Solving one dimensional first order equation which is periodic

Question

Does below equation have an answer? $\theta$ changes from $0$ to $2 \pi$ and $a$ and $b$ constants:

$$(\sin \theta + a \sin 2\theta )F(\theta) - \partial_{\theta} F(\theta)-b=0$$

How can I solve it for $F(\theta)$?

Answer 1

Hint: This is a first order linear ODE

$$\dfrac{dF}{d\theta}=(\sin \theta +a\sin 2\theta)F-b.$$

There is a closed form solution for it.

Use separation of variables for the homogeneous solution

$$\dfrac{dF_h}{d\theta}=(\sin \theta +a\sin 2\theta)F_h \implies \dfrac{dF_h}{F_h}=(\sin \theta +a\sin 2\theta)d\theta$$

$$\implies \ln F_h=\int(\sin \theta +a\sin 2\theta)d\theta+\ln c$$ $$\implies F_h=c\exp\left(\int(\sin \theta +a\sin 2\theta)d\theta\right)$$ $$\implies F_h=c\exp\left(-\cos(\theta)-\frac a2\cos 2\theta\right).$$ and add the particular solution to it.

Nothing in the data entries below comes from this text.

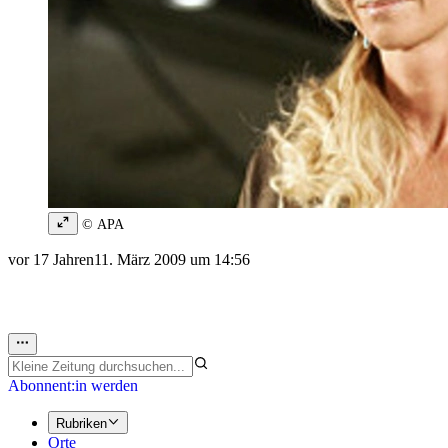
© APA
vor 17 Jahren
11. März 2009 um 14:56
Abonnent:in werden
Rubriken
Orte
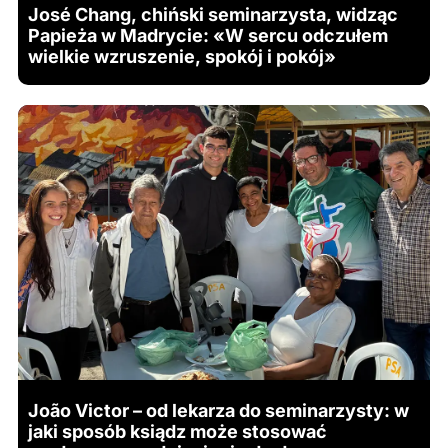
José Chang, chiński seminarzysta, widząc
Papieża w Madrycie: «W sercu odczułem
wielkie wzruszenie, spokój i pokój»
João Victor – od lekarza do seminarzysty: w
jaki sposób ksiądz może stosować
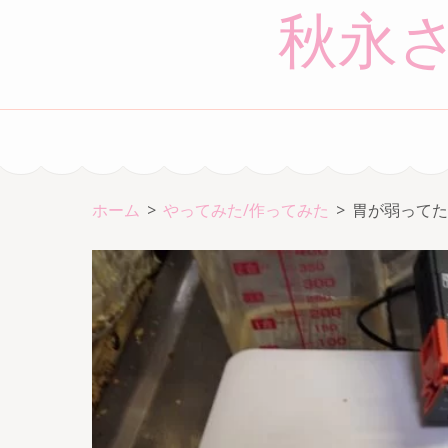
コ
秋永
ン
テ
ン
ツ
へ
ス
キ
ホーム
>
やってみた/作ってみた
>
胃が弱ってた
ッ
プ
(Enter
を
押
す)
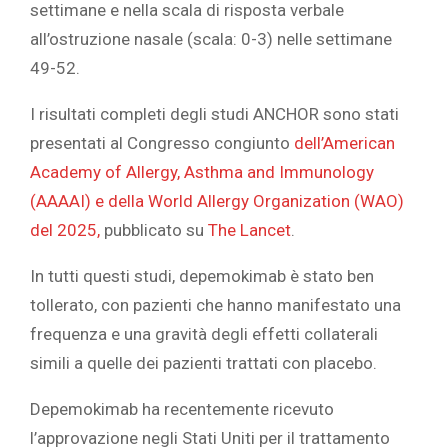
settimane e nella scala di risposta verbale
all’ostruzione nasale (scala: 0-3) nelle settimane
49-52.
I risultati completi degli studi ANCHOR sono stati
presentati al Congresso congiunto
dell’American
Academy of Allergy, Asthma and Immunology
(AAAAI) e della World Allergy Organization (WAO)
del 2025,
pubblicato su
The Lancet
.
In tutti questi studi, depemokimab è stato ben
tollerato, con pazienti che hanno manifestato una
frequenza e una gravità degli effetti collaterali
simili a quelle dei pazienti trattati con placebo.
Depemokimab ha recentemente ricevuto
l’approvazione negli Stati Uniti per il trattamento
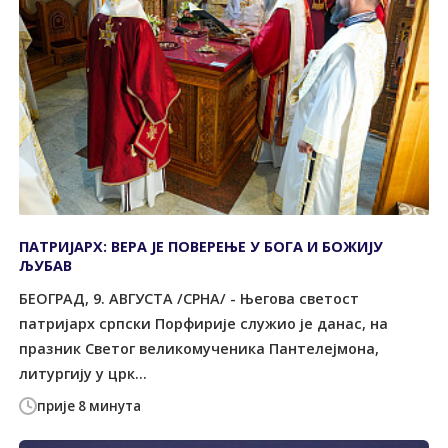
ПАТРИЈАРХ: ВЕРА ЈЕ ПОВЕРЕЊЕ У БОГА И БОЖИЈУ
ЉУБАВ
БЕОГРАД, 9. АВГУСТА /СРНА/ - Његова светост
патријарх српски Порфирије служио је данас, на
празник Светог великомученика Пантелејмона,
литургију у црк...
прије 8 минута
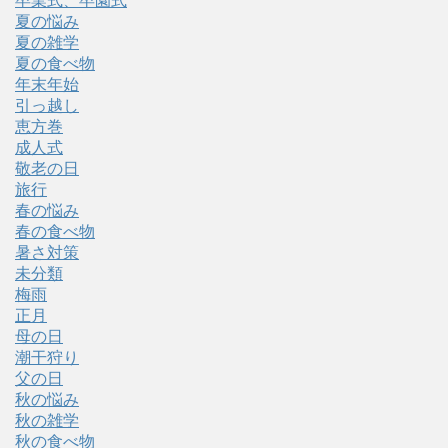
卒業式、卒園式
夏の悩み
夏の雑学
夏の食べ物
年末年始
引っ越し
恵方巻
成人式
敬老の日
旅行
春の悩み
春の食べ物
暑さ対策
未分類
梅雨
正月
母の日
潮干狩り
父の日
秋の悩み
秋の雑学
秋の食べ物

In order to determine the particular solution $F_p$ you assume $F_p=k(\theta)F_h$ as ansatz.

Note that the ansatz $F_p=k(\theta)F_h$ for the ODE will give you:

$$\dfrac{dk}{d\theta}F_h+c\dfrac{dF_h}{d\theta}=(\sin \theta + a\sin 2\theta)cF_h-b$$

$$\implies \dfrac{dk}{d\theta}F_h+c(\sin \theta + a\sin 2\theta)F_h=(\sin \theta + a\sin 2\theta)cF_h-b$$

$$\implies \dfrac{dk}{d\theta}F_h=-b \implies k(\theta)=-\int\frac{b}{F_h}d\theta$$

$$\implies k(\theta)=-\int\frac{b}{c\exp\left(-\cos(\theta)-\frac a2\cos 2\theta\right)}d\theta=-\frac bc\int\exp\left(\cos(\theta)+\frac a2\cos 2\theta\right)d\theta.$$

I think the last integral is not solvable by a closed form solution of elementary functions.